Prom what has been said it may be deduced that the production of antitoxine serum is a matter of time, that it must be made with the greatest care, and that each lot must be tested to determine the degree of its antitoxic power. Only by such tests can its efficiency be determined, for there is nothing in the gross appearance of the yellowish fluid to indicate whether it will or will not exercise therapeutic influence. As no other remedy should be employed in conjunction with it, the dire results to the patient of administering a worthless serum may be appreciated. The Board of Health of New York has found specimens of serum, alleged to be antitoxic, exposed for sale, bacteriological tests of which demonstrated its worthlessness. This can only be prevented by the enactment of State laws that punish by heavy fine the sale of, or allow the recovery of heavy penalties for the administration of, any antitoxic serum that is not approved by the State Board of Health. The importance of exercising such control is appreciated abroad, where, in France, a bill is in preparation for introduction in the Chambers providing that no antidiphtheritic serum but that prepared under Roux's observation, or tested in his laboratory and found equal in curative influence to that prepared by him, shall be sold or administered. In Italy no antidiphtheritic serum but that prepared by Roux, Behring, or Aronson is admitted into the country. A good antidiphtheritic serum is not only harmless but is a remedial agent; a poor or spurious serum may be poise nous in itself as well as being worthless for controlling the disease.

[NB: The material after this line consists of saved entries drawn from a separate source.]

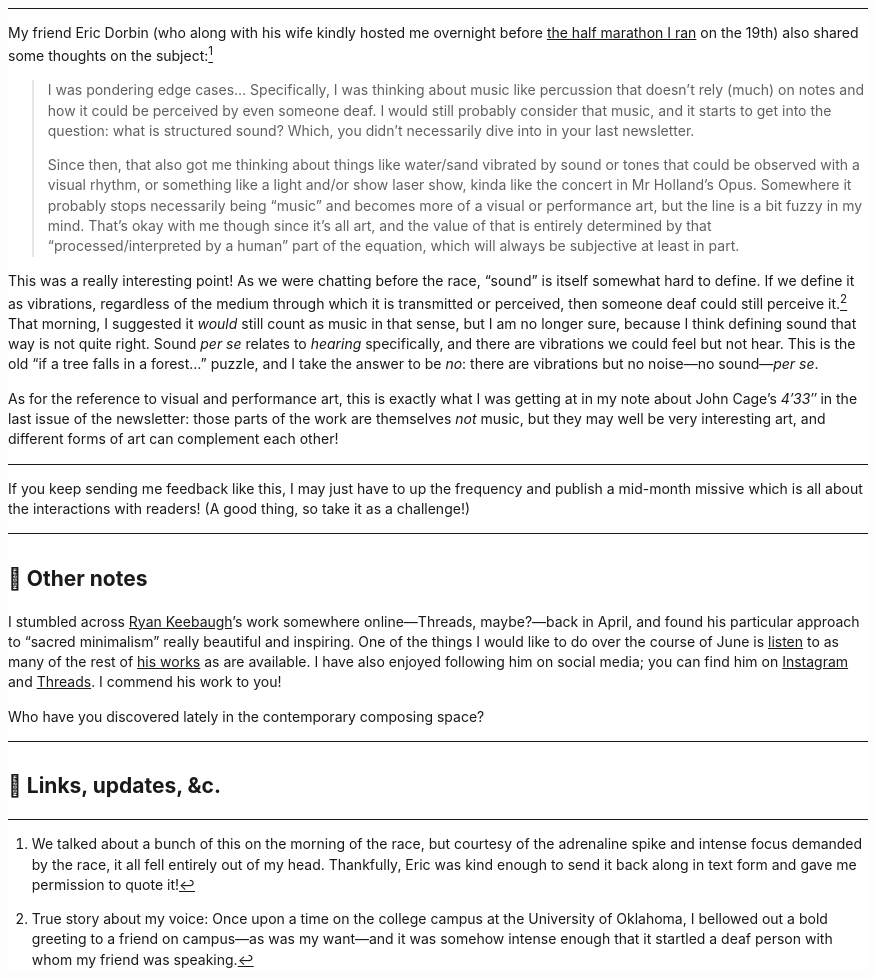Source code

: ---- 

My friend Eric Dorbin (who along with his wife kindly hosted me overnight before [the half marathon I ran](https://www.strava.com/activities/11447943500) on the 19th) also shared some thoughts on the subject:[^3]

> I was pondering edge cases… Specifically, I was thinking about music like percussion that doesn’t rely (much) on notes and how it could be perceived by even someone deaf. I would still probably consider that music, and it starts to get into the question: what is structured sound? Which, you didn’t necessarily dive into in your last newsletter.
> 
> Since then, that also got me thinking about things like water/sand vibrated by sound or tones that could be observed with a visual rhythm, or something like a light and/or show laser show, kinda like the concert in Mr Holland’s Opus. Somewhere it probably stops necessarily being “music” and becomes more of a visual or performance art, but the line is a bit fuzzy in my mind. That’s okay with me though since it’s all art, and the value of that is entirely determined by that “processed/interpreted by a human” part of the equation, which will always be subjective at least in part.

This was a really interesting point! As we were chatting before the race, “sound” is itself somewhat hard to define. If we define it as vibrations, regardless of the medium through which it is transmitted or perceived, then someone deaf could still perceive it.[^4] That morning, I suggested it *would* still count as music in that sense, but I am no longer sure, because I think defining sound that way is not quite right. Sound <i>per se</i> relates to *hearing* specifically, and there are vibrations we could feel but not hear. This  is the old “if a tree falls in a forest…” puzzle, and I take the answer to be *no*: there are vibrations but no noise—no sound—<i>per se</i>.

As for the reference to visual and performance art, this is exactly what I was getting at in my note about John Cage’s <cite>4′33″</cite> in the last issue of the newsletter: those parts of the work are themselves *not* music, but they may well be very interesting art, and different forms of art can complement each other!

---- 

If you keep sending me feedback like this, I may just have to up the frequency and publish a mid-month missive which is all about the interactions with readers! (A good thing, so take it as a challenge!)

---- 

## 🎵 Other notes

I stumbled across [Ryan Keebaugh](https://www.ryankeebaugh.com)’s work somewhere online—Threads, maybe?—back in April, and found his particular approach to “sacred minimalism” really beautiful and inspiring. One of the things I would like to do over the course of June is [listen](https://www.ryankeebaugh.com/listen.html) to as many of the rest of [his works](https://www.ryankeebaugh.com/works.html) as are available. I have also enjoyed following him on social media; you can find him on [Instagram](https://www.instagram.com/stillsacred/) and [Threads](https://www.threads.net/@stillsacred). I commend his work to you!

Who have you discovered lately in the contemporary composing space?

---- 

## 🎤 Links, updates, &c.


[^1]:	I reserve the right to cancel the whole thing and chalk it up to much learning. Unlikely, but possible!
[^2]:	In the Foreword to the Second Edition, which I read the first time I read the book, because of course I did, and have read dozens of time since, because of course I have.
[^3]:	We talked about a bunch of this on the morning of the race, but courtesy of the adrenaline spike and intense focus demanded by the race, it all fell entirely out of my head. Thankfully, Eric was kind enough to send it back along in text form and gave me permission to quote it!
[^4]:	True story about my voice: Once upon a time on the college campus at the University of Oklahoma, I bellowed out a bold greeting to a friend on campus—as was my want—and it was somehow intense enough that it startled a deaf person with whom my friend was speaking.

Our present knowledge of diphtheria depends upon the discovery of its specific microbe by Klebs and Loeffler, on the proof that this micro-organism causes diptheria, on the isolation of the diphtheria toxine by Roux and Yersin, and on the discovery of the antitoxine by Behring. An immense field of research spreads out before us; for example, all but the last-mentioned fact is as true of typhoid fever as of diphtheria, and it is probably a matter of but a few months when physicians will be at work determining the scope of usefulness of a typhoid antitoxine.

  1. Tuberculin is a sterilized and filtered solution, in glycerin, of a culture of the tubercle bacillus, and mallein a similar preparation of the glanders bacillus.